Saturday, April 4, 2009

Dependent Living

I woke up this morning with one blissful thought immediately coming to mind- Josh is home. I could smell brewed coffee... no need to get up to a cold apartment and make it myself. I could hear the kids waking up and asking for books to read... no need to crawl out of bed and help them with their "pre" wake up routine of bathroom visits, asking how long until they can come out of their rooms, picking books to put on their beds, etc. I felt that deliciously weightless feeling that comes when the person who shares the load of raising this family with me has once again returned and I am no longer the sole-- well, the sole everything. 

And it wasn't just the help I missed- though sometimes that seems to be the most glaring quality I'm in need of when I have three little ones and only one set of hands. An ironic thought struck me the other day when I was thinking about how you normally tire of someone's company after a certain, "proper" amount of time, but not your mate. I mean, of course most people need time to themselves once in awhile (some more than others), but on the whole you don't find yourself thinking, "okay, it's been a couple months now- we need to spend a weekend away from each other." Now don't go thinking of all the examples you can to trash my ironic thought. I'm saying as gently as possible, without launching into a treatise on marriage, normally

But, back to what I missed. I certainly was missing him when I got home from dinner at a friend's house one evening, thinking it would be a quick-to-bed night because it was late and they'd all played hard. But of course it wasn't. Riley was sobbing about having to go to the bathroom because "it WON'T come!" and he promised me that even if he stood there all night and all the next day, "it would NEVER come!" Meanwhile, Sadie was screaming her head off in bed, clearly overtired and therefore having trouble falling asleep- another thing I find ironic. Ari was peeling off clothes- but only because he wanted to put his basketball jersey on and run a couple sprint sets in our living room before bed- but he couldn't find his "jewsey" because it was being washed. Finally, the issues began resolving. Riley eventually told me he peed in a bush outside our friend's apt. before coming home. Wish he would have mentioned that earlier before I launched into the whole power struggle. I picked Sadie up and rocked her for a minute before her eyes gratefully closed. Ari seemed to get it when I sat his pudgy little naked body down and explained it was pajama-time, not calisthenics-time. Though he needs it. 

I'm off track again. Maybe I really did just miss the help. 

But truly, outside of all those moments when simply another set of arms and another authoritative voice would have been enough, I found myself once again realizing all the things God has so graciously (and I do mean- without merit, giving me what I do not deserve) given me in the husband he has drugged into marrying me. Just kidding. The calming influence, the stimulating conversation, the probing questions, the challenging force, the willingness to think hard and talk when it's scary, the hilarity, the laughs, and so much more... I just don't want to embarrass him.
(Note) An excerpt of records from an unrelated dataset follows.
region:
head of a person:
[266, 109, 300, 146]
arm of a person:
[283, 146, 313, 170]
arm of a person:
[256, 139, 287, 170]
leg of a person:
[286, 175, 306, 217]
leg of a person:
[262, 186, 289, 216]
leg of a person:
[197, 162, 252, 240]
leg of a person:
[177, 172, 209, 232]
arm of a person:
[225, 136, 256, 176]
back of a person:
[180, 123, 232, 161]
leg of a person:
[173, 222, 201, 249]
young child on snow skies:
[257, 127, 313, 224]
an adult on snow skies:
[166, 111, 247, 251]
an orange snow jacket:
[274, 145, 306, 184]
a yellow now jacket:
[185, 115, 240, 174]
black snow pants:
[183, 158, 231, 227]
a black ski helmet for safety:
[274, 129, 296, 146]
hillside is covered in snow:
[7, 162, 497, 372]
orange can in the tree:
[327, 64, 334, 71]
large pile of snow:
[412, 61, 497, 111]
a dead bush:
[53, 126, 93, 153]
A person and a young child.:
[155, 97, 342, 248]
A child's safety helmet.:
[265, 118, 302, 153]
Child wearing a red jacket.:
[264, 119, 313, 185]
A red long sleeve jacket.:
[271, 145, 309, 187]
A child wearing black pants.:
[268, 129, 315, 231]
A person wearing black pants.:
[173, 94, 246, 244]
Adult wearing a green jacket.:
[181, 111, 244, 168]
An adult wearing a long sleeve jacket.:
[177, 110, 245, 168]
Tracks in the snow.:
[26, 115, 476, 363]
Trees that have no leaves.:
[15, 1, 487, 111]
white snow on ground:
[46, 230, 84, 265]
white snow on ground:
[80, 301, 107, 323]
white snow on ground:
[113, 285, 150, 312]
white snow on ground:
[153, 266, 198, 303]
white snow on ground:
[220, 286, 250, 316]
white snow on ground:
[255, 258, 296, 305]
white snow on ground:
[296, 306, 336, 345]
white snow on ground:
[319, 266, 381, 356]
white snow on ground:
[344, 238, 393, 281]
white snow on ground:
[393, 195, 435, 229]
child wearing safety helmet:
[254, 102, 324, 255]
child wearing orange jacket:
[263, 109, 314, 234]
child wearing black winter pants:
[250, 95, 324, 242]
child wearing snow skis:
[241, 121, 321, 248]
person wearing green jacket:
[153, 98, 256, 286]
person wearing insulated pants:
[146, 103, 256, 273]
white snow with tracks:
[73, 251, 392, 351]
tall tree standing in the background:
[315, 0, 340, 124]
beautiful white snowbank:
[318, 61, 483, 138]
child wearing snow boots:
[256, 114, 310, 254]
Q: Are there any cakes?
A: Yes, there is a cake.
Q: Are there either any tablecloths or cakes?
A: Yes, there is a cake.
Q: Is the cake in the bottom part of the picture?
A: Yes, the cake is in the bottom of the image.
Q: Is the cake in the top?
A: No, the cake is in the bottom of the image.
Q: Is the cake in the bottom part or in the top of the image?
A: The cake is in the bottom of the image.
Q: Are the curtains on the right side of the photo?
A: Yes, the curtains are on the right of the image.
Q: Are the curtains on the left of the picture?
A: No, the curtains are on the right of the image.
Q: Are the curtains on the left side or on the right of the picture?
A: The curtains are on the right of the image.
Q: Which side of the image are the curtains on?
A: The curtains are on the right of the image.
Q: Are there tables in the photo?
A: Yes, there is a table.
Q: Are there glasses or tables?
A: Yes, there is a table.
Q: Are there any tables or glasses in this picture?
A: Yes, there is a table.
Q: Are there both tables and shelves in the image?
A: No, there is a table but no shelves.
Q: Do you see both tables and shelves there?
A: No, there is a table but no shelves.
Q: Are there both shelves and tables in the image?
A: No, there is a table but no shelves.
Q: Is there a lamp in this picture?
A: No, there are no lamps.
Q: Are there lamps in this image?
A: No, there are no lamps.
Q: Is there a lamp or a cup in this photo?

It's funny how, with all this "dependent" talk- I can, at the same time, want to be thought of as so strong, independent, self-made. I went out to coffee the other day with a new friend and even though beforehand I consciously warned myself against it, I still found myself feeling like a loser afterwards because I felt like I had been a lame conversationalist... possibly even embarrassing. There's the social awkwardness rearing its ugly head again. But, as this "loser" feeling continued to follow me around the rest of the day and into the next, I started trying to uncover what it was that was really bothering me. It became clear that once again I had set out to present myself as this intelligent, wise, and capable mother of three who had not been swallowed up by my children. When I realized I had failed to present this idea of a woman, because I had simply come across as what I am, I was disappointed, and pretty bummed. 

Today I read a quote by Martin Luther in Miroslav Volf's "Free of Charge: Giving and Forgiving in a Culture Stripped of Grace." They were the last words of a man who had spent his life struggling through and then articulating and fighting for some of the most important truths of the Christian faith. He said, "We are beggars-- that is true." To understand the full context of what he was saying and what Volf was quoting him for- definitely read the book. As I thought about the gratefulness I felt for the return of my husband and all my neediness of him, and the continual struggle I have to be viewed as having little need in the area of intelligence or got-it-togetherness, I was struck by this quote. Beggars before One person. Not self-made, not able to make anything of myself at all, but because of the Person I stand before, this is the "height of human dignity," the very best place I can be. 

1 comment:

  1. Christine,
    Happy to see you on blogger! I really enjoyed your post about Josh and rejoice in the good man God has given to you.